Reade died on March 2, 1771, at which point he had considerable holdings in mines, minerals, and ores, which were left to his three surviving sons in his will.

===Descendants===
Through his daughter Anne, he was the grandfather of Gerrit Van Horne Jr. (1758–1825), who married Ann Margaret Clarkson (1761–1824), the sister of General Matthew Clarkson, both children of David Clarkson and Elizabeth (née French) Clarkson, a cousin through the French family.

Through his daughter Sarah, he was the grandfather of James Abraham de Peyster (1753–1798), a Loyalist during the Revolutionary War who married Catherine Livingston (1759–1839) and moved to Saint John, New Brunswick, where he eventually became treasurer of the province; Sarah de Peyster (1761–1802); and Mary Reade de Peyster (1765–1790), who married Dr. Jacob Ogden Jr. (1762–1802) in 1789 (the parents of James de Peyster Ogden, the President of the New York Chamber of Commerce and Saint Nicholas Society of the City of New York).
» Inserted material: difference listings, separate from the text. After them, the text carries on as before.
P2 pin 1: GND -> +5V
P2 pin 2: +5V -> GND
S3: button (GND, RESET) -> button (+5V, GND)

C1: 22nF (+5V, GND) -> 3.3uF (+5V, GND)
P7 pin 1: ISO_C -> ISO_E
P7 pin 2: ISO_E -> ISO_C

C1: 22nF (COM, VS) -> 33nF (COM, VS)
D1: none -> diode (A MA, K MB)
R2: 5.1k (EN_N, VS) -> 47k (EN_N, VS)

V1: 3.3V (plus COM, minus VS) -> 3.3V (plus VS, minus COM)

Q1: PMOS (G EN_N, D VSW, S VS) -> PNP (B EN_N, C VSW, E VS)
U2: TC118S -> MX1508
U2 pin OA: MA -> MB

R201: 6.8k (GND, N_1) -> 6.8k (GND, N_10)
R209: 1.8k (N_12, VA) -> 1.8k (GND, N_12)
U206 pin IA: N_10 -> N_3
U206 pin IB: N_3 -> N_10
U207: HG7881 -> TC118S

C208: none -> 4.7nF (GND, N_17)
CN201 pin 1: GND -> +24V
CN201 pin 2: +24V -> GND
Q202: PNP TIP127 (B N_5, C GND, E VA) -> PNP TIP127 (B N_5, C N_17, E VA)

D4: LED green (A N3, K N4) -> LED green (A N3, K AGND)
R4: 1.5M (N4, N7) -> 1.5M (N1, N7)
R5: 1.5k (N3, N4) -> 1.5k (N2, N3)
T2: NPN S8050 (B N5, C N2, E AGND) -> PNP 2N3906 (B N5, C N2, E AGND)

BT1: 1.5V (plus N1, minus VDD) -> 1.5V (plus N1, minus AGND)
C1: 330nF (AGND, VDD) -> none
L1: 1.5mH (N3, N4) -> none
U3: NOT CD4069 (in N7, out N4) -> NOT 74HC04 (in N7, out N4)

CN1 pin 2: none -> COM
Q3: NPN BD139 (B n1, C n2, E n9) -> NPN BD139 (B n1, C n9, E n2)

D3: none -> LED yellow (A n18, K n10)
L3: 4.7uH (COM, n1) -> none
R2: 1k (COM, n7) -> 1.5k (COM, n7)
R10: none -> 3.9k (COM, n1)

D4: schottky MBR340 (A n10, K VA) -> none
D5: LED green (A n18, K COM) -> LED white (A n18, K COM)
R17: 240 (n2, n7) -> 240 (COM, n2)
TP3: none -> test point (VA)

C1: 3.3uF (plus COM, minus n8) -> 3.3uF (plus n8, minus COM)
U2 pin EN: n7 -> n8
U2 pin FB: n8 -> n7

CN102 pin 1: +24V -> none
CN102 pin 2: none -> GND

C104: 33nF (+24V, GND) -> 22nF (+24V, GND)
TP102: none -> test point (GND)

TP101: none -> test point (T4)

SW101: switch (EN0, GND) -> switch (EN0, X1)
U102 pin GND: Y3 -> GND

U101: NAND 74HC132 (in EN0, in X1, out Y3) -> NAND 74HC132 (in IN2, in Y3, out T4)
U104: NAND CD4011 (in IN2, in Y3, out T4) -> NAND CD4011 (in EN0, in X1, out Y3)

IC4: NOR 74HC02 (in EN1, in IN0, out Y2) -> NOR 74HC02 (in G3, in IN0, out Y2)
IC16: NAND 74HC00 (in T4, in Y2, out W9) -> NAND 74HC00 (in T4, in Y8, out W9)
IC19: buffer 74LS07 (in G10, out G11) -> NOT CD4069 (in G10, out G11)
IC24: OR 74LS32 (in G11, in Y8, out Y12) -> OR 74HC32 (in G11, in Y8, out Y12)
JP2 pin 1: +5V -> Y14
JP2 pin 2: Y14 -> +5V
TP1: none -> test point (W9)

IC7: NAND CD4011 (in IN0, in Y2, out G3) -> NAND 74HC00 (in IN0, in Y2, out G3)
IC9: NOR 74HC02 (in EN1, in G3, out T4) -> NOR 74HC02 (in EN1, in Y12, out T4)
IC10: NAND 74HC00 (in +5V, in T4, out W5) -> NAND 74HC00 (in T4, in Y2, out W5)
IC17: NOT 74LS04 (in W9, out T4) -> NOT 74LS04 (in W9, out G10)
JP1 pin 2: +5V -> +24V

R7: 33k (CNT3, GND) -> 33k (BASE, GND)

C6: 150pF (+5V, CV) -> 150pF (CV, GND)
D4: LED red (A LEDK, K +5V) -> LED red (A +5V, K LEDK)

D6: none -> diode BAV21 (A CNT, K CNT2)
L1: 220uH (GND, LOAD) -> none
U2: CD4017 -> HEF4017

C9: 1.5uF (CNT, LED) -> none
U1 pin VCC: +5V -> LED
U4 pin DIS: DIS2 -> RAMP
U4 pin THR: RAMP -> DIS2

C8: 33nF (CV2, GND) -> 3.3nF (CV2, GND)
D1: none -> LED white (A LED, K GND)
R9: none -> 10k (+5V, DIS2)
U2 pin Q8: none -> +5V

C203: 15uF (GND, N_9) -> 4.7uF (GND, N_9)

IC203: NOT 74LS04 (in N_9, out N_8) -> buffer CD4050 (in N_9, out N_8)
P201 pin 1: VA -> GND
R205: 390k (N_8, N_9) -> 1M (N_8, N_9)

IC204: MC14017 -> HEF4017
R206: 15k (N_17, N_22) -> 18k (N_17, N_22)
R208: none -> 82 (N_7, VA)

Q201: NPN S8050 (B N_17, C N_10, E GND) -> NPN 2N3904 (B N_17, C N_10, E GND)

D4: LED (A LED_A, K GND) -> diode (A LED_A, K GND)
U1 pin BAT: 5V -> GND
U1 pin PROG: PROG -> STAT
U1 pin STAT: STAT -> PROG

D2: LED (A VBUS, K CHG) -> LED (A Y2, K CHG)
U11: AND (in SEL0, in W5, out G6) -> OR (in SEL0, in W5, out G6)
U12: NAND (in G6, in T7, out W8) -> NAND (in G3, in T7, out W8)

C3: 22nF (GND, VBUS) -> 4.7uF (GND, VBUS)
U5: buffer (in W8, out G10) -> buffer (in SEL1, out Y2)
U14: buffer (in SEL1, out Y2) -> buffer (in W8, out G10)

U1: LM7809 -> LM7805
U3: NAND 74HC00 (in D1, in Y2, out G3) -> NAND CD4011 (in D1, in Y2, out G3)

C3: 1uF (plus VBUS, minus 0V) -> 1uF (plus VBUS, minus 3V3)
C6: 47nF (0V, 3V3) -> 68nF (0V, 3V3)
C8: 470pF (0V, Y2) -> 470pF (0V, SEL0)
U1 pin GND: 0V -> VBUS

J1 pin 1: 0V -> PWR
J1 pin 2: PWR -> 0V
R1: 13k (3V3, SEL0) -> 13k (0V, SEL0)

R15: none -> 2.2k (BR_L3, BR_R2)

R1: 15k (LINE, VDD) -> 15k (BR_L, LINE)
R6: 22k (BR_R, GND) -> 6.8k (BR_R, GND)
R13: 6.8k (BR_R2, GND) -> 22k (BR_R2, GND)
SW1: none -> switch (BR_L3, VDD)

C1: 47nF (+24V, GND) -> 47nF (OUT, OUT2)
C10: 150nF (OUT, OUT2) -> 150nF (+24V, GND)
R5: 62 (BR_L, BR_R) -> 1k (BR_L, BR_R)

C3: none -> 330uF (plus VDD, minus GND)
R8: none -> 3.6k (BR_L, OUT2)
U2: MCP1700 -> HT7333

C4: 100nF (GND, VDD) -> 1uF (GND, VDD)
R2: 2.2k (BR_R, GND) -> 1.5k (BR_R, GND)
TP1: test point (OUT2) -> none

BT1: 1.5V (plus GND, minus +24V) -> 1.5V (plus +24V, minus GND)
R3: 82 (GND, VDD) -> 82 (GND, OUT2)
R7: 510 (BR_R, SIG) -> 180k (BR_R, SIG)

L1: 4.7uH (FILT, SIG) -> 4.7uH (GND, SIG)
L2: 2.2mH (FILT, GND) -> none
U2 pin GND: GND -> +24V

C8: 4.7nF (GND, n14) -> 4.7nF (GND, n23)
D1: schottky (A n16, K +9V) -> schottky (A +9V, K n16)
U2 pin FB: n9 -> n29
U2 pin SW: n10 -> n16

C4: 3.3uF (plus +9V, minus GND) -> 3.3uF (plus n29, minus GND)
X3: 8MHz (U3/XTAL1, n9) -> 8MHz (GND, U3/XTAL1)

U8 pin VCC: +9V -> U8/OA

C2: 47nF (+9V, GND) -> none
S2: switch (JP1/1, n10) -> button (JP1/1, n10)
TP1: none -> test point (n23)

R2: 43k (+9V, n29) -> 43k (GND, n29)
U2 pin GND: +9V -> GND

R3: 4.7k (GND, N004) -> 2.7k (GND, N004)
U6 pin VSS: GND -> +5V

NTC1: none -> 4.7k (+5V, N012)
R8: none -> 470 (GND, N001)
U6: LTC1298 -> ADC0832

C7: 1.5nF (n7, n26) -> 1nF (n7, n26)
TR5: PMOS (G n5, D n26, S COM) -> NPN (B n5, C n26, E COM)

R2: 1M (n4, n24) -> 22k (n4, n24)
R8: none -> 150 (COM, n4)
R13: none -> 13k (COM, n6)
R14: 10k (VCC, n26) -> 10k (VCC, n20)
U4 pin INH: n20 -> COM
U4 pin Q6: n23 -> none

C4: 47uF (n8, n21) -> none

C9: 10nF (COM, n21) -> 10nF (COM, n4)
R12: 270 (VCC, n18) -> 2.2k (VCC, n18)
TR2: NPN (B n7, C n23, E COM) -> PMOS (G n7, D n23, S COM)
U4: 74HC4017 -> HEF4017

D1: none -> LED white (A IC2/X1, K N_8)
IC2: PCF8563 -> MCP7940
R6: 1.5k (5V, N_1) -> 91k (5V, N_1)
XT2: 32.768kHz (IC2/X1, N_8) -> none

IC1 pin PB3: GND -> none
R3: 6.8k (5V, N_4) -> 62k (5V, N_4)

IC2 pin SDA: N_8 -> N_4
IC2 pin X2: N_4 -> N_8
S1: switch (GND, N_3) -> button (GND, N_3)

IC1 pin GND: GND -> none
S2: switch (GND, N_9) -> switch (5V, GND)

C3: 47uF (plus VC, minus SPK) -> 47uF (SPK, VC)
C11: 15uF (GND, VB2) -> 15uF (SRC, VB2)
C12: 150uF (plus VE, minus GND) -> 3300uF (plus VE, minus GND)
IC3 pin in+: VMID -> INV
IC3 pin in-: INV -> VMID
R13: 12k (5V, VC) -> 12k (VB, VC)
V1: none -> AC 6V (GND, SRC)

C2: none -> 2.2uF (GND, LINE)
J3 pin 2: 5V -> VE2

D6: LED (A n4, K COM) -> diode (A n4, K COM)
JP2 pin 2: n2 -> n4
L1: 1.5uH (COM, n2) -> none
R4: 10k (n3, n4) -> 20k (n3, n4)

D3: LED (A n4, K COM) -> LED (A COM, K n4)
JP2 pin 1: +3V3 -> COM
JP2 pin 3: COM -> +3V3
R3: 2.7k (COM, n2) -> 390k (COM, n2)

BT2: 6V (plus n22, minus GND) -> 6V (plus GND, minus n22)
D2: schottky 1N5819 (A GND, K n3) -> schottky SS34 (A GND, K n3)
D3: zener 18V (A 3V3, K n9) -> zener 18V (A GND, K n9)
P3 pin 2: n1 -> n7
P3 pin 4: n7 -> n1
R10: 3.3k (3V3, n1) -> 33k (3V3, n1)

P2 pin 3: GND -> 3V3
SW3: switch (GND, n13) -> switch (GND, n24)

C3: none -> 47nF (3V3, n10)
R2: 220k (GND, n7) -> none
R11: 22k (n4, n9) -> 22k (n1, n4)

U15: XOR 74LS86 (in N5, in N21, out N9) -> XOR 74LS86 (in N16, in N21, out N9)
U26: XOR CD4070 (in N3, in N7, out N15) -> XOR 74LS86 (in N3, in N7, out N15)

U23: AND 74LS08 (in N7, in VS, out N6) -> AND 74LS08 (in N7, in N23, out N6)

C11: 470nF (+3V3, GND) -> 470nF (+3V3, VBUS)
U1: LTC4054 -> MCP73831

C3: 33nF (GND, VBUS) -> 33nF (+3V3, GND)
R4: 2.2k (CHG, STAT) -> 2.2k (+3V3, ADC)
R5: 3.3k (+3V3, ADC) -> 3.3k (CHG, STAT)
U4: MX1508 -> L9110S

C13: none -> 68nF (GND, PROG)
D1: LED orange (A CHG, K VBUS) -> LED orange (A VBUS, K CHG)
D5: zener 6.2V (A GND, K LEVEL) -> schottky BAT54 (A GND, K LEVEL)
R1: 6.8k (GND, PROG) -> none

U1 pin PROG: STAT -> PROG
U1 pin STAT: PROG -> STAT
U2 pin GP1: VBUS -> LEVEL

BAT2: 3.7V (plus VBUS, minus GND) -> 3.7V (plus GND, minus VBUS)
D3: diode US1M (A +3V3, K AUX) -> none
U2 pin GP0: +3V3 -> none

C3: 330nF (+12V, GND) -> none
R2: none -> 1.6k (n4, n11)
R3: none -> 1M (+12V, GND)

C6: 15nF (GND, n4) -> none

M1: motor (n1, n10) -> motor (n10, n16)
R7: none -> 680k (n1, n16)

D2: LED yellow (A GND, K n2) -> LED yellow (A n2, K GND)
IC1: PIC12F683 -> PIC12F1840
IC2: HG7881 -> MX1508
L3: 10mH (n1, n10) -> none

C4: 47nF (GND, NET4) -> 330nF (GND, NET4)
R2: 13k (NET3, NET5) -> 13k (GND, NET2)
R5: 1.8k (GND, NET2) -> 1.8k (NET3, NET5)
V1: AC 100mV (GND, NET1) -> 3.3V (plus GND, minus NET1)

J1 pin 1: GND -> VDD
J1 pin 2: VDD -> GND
Joseph was also the grandfather of Joseph Reade (d. 1809) and John Reade (1745–1808), who established a prominent freighting business and married Catherine Livingston (1756–1829) in 1774. They were the parents of Catherine Livingston Reade (1777–1863), wife of Nicholas William Stuyvesant (1769–1833); Helen Sarah Reade (1790–1879), wife of Erie Canal Commissioner James Hooker (1792–1858); and Anne Reade, the wife of Robert Kearney (grandparents of Anna Morton, the Second Lady of the United States).

===Legacy===
Reade Street in New York City's Lower Manhattan is named after him.